What history does not remember, however, is that he was also stupidly hot. Standing at just under five feet tall, his cherubic, ruddy face concealed a raw sexual virility that could make a Spartan tremble in his breastplate. I recall our first night out together, when he threw back seven glasses of moonshine and announced in perfect ballad meter, “Let us go out and lift our breech / Till all the ladies screech.”
He then lathered himself in petroleum and introduced himself to every woman, and several men, at the local tavern. A queue quickly formed to inhale his pheromones, and a ticketed viewing booth was established by the window. Mr. Keats did not mind the attention, quipping, “Slay not the fire / Of sweet-lipp’d Desire.” I am told that the use of the word “slay” in conversation subsequently increased by 1,200%.
On several occasions, Mr. Keats’s aura made appearances difficult. At a literary convention in London, Percy Shelley dropped to his knees and publicly wondered what earthly benevolence created this man, as if God had meticulously assembled perfect individual body parts into one flawless specimen. The experience drove his wife Mary to author the now-popular “Frankenstein.“
Mr. Keats, smiling through his steel fillings, airily remarked that he was merely “rollin’ with it.” When asked to elaborate, Mr. Keats, stratospherically high on opioids, replied, “I’m goin’ to Nirvana,” prompting a new wave of colonial exploration. As he spoke, audience members clambered over one another to swallow the spittle dripping from Mr. Keats’s mouth.
Afterwards, I did not see Mr. Keats for several months, during which he took up yarn spinning and invented Playboy magazine. The next time we spoke, I myself was engaged to be married to a beautiful lady named Regan Twill, whom I brought to our meeting. He grasped her hand with his meaty palm and said, “Your eyes shine bright like morning sun / Your lips are cherries, I shall pick,” which to my ears was the poetic equivalent of alley sewage.
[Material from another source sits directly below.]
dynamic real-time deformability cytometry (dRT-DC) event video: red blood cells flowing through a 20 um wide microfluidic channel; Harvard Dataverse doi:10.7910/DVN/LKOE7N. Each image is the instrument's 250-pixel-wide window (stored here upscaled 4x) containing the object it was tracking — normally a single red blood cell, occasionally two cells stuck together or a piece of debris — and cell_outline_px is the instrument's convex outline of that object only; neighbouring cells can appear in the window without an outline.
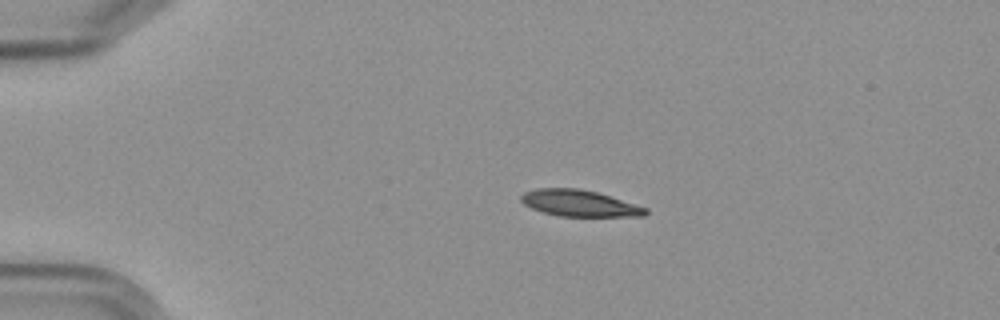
{"species": "Egyptian fruit bat (a non-hibernating species)", "species_latin": "Rousettus aegyptiacus", "temperature_condition": "cold", "stored_images_in_passage": 2, "camera_frame_rate_fps": 3000, "um_per_image_px": 0.085, "frame": {"image": 1, "passage_image": 1, "time_ms": 0.0, "image_size_px": [1000, 320], "cell_outline_px": [[648, 212], [644, 216], [560, 216], [544, 212], [532, 208], [524, 204], [520, 200], [520, 196], [524, 192], [536, 188], [576, 188], [596, 192], [648, 208]], "centroid_in_image_um": [49.23, 17.27], "position_along_channel_um": 35.8, "area_um2": 18.96}}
She did not seem to mind, however, pushing me into the Thames and giving me the finger as I fell.
Alas, Mr. Keats’s time as the British Empire’s most eligible bachelor was bound to come to an end. Men across the country were refusing to marry, citing debilitating body dysmorphia. Some experimental height-reducing surgeries had become popular, but they were quickly outlawed. Thus he made the difficult call to settle down, marry and focus on his poetry — perhaps fortuitously so. The last I heard from Mr. Keats was when he told me in a letter that he had moved to Italy, where not a single man or woman found him even slightly attractive. He died soon after.